> **Problem to solve**: Each line in the entries below that holds the string "baseboard" is to be listed.

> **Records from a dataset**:
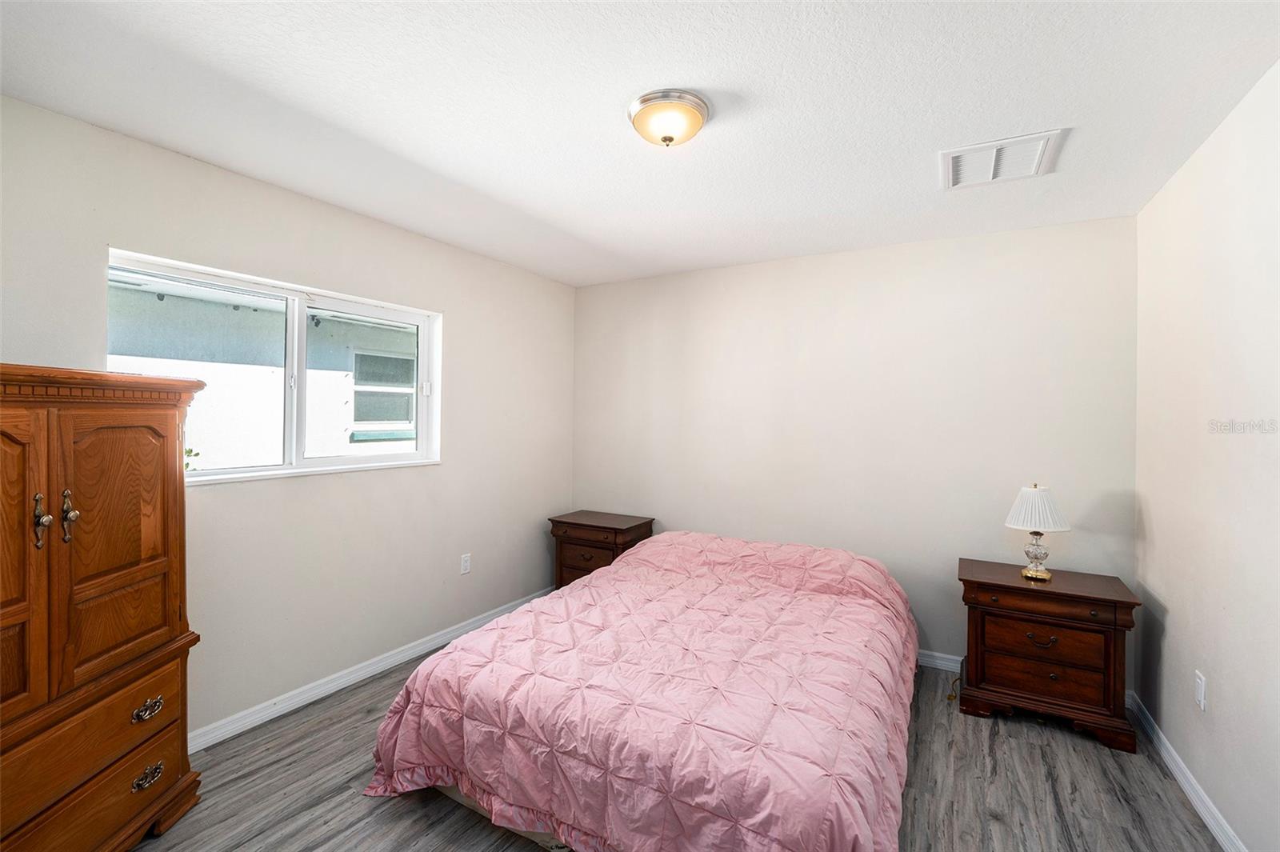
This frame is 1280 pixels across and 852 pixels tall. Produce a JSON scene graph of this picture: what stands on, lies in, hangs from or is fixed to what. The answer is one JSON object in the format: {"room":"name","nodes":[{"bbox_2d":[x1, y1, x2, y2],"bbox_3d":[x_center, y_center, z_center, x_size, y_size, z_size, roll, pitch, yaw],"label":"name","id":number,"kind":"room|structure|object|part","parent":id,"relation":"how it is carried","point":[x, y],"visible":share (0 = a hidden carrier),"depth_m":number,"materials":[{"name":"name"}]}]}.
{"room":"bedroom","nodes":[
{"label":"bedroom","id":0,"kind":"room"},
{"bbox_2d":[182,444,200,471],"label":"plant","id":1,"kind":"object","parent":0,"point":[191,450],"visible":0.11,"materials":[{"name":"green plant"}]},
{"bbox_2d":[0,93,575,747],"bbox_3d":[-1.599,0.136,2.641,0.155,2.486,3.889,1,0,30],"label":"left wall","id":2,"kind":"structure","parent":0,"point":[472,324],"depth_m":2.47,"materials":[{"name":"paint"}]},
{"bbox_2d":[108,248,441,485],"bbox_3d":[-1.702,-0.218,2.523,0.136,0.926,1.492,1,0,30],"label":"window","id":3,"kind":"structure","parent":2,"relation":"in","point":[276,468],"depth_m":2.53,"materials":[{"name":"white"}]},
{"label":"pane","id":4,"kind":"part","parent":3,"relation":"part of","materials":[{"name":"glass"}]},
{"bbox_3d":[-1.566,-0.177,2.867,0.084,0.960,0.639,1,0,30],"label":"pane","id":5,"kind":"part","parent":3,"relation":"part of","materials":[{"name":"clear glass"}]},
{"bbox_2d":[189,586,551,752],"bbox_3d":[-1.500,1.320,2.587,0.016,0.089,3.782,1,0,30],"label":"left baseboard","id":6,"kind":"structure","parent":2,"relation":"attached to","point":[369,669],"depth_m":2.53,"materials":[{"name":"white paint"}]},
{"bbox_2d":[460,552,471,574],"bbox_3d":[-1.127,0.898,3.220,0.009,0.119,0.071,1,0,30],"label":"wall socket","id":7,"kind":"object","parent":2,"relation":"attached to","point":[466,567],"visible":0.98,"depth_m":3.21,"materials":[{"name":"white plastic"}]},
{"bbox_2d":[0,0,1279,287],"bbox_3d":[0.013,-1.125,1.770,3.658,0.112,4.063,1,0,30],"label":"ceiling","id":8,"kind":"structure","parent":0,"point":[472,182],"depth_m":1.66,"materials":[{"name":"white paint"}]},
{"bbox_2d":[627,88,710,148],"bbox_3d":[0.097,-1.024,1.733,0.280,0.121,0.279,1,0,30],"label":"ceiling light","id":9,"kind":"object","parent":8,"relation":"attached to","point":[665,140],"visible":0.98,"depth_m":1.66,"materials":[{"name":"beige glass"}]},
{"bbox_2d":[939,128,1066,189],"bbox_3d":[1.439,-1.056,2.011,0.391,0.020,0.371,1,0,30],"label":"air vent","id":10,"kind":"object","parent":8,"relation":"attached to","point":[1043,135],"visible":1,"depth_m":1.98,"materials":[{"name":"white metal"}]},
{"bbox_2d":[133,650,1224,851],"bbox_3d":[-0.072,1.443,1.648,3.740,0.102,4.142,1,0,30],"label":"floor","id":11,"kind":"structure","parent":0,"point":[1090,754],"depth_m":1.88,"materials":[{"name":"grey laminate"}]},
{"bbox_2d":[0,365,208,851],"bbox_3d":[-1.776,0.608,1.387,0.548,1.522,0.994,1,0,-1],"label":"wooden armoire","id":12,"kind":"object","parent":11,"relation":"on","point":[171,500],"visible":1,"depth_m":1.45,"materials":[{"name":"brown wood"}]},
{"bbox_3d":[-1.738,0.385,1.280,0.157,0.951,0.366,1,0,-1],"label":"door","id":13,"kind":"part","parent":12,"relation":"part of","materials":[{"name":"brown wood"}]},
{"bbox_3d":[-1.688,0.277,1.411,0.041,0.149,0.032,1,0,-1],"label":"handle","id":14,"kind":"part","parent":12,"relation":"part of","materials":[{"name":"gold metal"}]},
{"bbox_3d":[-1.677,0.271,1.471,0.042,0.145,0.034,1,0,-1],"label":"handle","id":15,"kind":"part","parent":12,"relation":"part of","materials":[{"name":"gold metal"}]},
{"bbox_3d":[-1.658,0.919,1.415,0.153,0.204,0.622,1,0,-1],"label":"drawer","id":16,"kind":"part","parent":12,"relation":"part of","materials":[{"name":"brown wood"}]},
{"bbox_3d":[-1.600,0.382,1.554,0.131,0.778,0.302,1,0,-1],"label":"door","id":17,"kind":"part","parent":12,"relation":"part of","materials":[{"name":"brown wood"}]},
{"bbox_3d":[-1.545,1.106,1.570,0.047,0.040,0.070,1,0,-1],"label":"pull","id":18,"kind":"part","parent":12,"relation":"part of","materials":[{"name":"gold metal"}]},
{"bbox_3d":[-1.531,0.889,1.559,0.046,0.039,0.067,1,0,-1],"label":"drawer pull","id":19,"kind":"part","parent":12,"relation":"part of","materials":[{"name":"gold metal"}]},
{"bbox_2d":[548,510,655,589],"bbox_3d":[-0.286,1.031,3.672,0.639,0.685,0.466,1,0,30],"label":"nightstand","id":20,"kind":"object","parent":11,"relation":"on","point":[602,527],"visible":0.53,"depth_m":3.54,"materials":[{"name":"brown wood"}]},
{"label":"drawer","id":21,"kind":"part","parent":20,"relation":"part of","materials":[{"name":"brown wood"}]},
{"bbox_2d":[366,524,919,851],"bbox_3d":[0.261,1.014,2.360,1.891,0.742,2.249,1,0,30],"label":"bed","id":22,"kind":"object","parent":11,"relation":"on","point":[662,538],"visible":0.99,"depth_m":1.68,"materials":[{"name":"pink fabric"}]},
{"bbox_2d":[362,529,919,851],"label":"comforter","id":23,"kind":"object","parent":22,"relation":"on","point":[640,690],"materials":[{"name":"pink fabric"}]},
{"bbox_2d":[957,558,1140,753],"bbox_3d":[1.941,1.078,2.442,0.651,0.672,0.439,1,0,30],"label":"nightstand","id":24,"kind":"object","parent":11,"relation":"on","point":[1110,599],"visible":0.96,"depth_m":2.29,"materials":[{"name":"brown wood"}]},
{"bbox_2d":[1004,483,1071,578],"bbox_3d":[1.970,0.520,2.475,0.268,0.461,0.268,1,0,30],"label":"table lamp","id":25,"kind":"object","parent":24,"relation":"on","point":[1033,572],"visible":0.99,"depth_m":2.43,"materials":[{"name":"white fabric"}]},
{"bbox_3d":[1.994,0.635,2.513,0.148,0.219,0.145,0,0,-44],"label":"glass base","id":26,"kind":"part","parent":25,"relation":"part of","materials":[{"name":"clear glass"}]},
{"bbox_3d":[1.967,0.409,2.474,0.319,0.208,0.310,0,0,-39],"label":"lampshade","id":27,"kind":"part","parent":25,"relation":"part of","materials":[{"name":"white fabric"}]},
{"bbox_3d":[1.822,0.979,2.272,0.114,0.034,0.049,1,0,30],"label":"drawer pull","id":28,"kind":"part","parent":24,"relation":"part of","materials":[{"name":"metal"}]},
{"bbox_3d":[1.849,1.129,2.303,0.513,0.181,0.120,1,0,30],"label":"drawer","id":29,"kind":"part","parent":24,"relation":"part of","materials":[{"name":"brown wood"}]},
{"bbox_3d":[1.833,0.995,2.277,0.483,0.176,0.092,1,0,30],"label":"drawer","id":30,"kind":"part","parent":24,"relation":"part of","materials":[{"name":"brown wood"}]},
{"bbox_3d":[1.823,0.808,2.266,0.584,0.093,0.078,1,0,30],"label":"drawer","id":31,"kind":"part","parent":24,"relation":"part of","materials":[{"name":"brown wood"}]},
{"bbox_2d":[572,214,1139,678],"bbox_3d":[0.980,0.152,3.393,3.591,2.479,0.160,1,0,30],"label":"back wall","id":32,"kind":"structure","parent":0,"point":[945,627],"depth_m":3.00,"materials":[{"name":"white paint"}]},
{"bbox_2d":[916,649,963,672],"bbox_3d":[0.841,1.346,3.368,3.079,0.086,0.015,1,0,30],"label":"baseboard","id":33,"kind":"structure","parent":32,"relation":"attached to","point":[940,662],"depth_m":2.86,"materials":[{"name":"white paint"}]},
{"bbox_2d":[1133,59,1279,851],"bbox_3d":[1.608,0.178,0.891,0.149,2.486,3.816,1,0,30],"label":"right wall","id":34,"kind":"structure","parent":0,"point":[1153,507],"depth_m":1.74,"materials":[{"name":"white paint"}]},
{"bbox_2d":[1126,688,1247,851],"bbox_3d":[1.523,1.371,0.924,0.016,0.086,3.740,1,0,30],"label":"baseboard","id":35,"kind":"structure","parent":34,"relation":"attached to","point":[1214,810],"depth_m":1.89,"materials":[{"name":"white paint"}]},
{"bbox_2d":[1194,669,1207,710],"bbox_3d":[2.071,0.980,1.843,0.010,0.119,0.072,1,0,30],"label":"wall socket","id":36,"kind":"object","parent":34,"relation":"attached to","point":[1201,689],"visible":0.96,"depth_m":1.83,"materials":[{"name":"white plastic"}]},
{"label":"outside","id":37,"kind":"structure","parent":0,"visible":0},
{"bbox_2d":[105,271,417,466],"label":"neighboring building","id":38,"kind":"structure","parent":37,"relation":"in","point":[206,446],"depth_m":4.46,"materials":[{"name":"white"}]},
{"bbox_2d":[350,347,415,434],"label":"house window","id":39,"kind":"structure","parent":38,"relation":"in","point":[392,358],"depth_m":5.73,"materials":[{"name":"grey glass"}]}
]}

> **Solution to the problem**:
{"bbox_2d":[189,586,551,752],"bbox_3d":[-1.500,1.320,2.587,0.016,0.089,3.782,1,0,30],"label":"left baseboard","id":6,"kind":"structure","parent":2,"relation":"attached to","point":[369,669],"depth_m":2.53,"materials":[{"name":"white paint"}]},
{"bbox_2d":[916,649,963,672],"bbox_3d":[0.841,1.346,3.368,3.079,0.086,0.015,1,0,30],"label":"baseboard","id":33,"kind":"structure","parent":32,"relation":"attached to","point":[940,662],"depth_m":2.86,"materials":[{"name":"white paint"}]},
{"bbox_2d":[1126,688,1247,851],"bbox_3d":[1.523,1.371,0.924,0.016,0.086,3.740,1,0,30],"label":"baseboard","id":35,"kind":"structure","parent":34,"relation":"attached to","point":[1214,810],"depth_m":1.89,"materials":[{"name":"white paint"}]},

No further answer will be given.